[Stored data]
┌──
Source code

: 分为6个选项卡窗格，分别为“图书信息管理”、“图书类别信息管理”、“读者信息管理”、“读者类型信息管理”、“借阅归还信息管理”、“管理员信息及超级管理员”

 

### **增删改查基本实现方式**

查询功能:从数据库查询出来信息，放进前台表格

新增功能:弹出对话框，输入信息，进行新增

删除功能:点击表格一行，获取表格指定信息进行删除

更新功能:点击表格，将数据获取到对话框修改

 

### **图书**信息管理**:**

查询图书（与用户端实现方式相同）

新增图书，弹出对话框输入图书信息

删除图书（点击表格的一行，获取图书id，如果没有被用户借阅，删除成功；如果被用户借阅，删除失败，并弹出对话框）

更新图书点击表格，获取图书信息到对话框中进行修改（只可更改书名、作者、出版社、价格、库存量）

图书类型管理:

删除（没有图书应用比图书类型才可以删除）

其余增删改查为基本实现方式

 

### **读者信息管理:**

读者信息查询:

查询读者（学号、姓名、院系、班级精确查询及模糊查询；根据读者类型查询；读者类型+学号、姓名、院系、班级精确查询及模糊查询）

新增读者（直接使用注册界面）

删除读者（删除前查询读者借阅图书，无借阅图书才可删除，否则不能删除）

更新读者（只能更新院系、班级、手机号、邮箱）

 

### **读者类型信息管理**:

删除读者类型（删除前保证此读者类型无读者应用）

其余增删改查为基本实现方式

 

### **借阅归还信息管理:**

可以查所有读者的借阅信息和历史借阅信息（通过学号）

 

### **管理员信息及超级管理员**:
└──
## WORK TO COMPLETE
Check every line of the entries above, and copy those that carry the string "读者类型信息管理".

## YOUR RESPONSE
: 分为6个选项卡窗格，分别为“图书信息管理”、“图书类别信息管理”、“读者信息管理”、“读者类型信息管理”、“借阅归还信息管理”、“管理员信息及超级管理员”
### **读者类型信息管理**:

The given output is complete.